## Task objective:
Check every line below for the string "mesures", and copy the lines that contain it.

## Records provided:
______

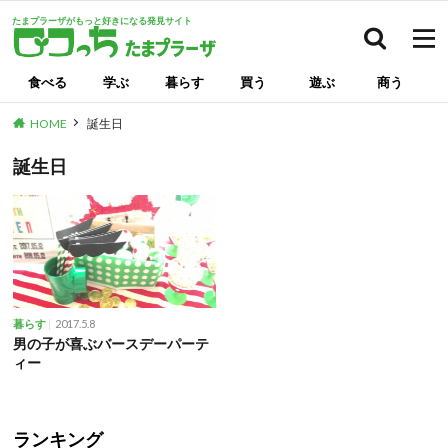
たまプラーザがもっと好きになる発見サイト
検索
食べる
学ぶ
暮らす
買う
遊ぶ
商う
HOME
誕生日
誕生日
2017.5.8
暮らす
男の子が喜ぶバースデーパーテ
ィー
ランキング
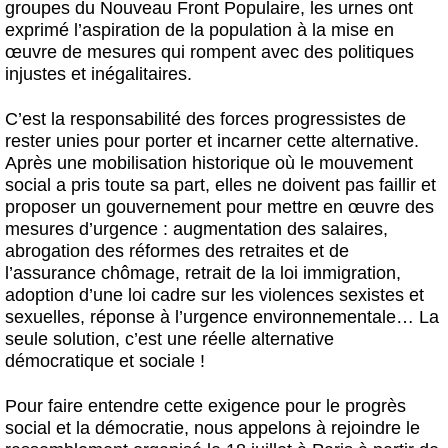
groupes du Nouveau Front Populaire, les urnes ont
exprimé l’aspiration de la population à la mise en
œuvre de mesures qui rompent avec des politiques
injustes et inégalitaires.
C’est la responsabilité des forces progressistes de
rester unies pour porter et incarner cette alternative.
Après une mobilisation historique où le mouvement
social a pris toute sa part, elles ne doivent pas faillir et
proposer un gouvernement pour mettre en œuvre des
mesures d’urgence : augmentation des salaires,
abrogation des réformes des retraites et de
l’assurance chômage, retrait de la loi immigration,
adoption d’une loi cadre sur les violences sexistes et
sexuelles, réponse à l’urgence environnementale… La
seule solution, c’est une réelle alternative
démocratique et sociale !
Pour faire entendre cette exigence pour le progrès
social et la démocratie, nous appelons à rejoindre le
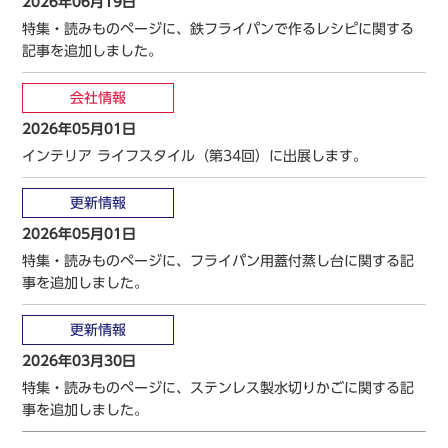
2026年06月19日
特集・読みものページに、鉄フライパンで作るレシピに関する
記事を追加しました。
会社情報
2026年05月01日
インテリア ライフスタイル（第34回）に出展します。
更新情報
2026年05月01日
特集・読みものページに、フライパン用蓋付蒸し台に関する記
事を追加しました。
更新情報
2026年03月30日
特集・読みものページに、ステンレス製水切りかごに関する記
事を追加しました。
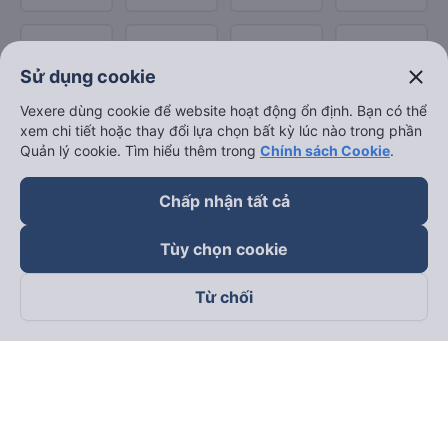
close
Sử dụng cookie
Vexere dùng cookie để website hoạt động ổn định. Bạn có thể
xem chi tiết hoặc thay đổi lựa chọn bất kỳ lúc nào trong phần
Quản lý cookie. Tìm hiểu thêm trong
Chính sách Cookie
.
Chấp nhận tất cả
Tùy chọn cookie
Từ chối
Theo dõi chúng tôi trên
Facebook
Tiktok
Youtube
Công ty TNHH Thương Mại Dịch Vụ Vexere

______

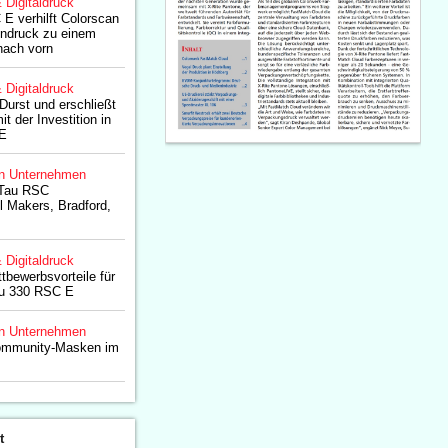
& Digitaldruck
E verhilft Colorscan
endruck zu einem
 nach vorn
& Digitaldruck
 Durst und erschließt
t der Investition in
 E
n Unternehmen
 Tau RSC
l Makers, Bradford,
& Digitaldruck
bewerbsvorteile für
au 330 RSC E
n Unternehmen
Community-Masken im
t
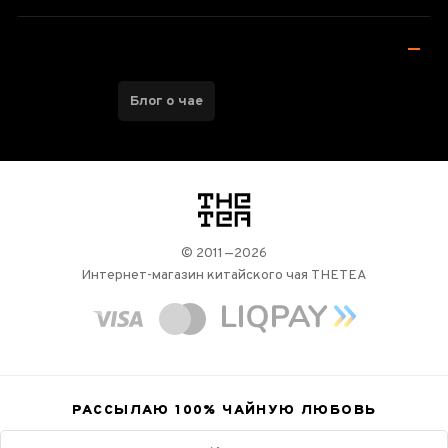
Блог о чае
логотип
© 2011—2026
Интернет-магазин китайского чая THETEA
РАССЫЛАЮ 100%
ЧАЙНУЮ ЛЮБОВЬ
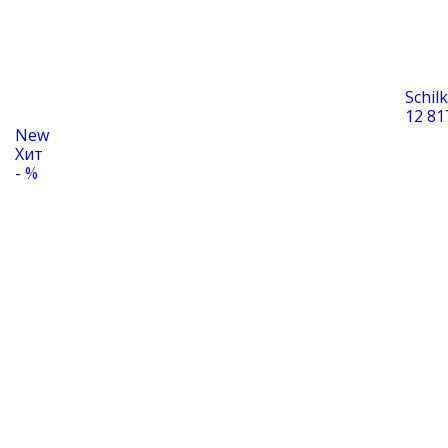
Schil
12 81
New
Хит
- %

______

## Exercise result:
œuvre de mesures qui rompent avec des politiques
mesures d’urgence : augmentation des salaires,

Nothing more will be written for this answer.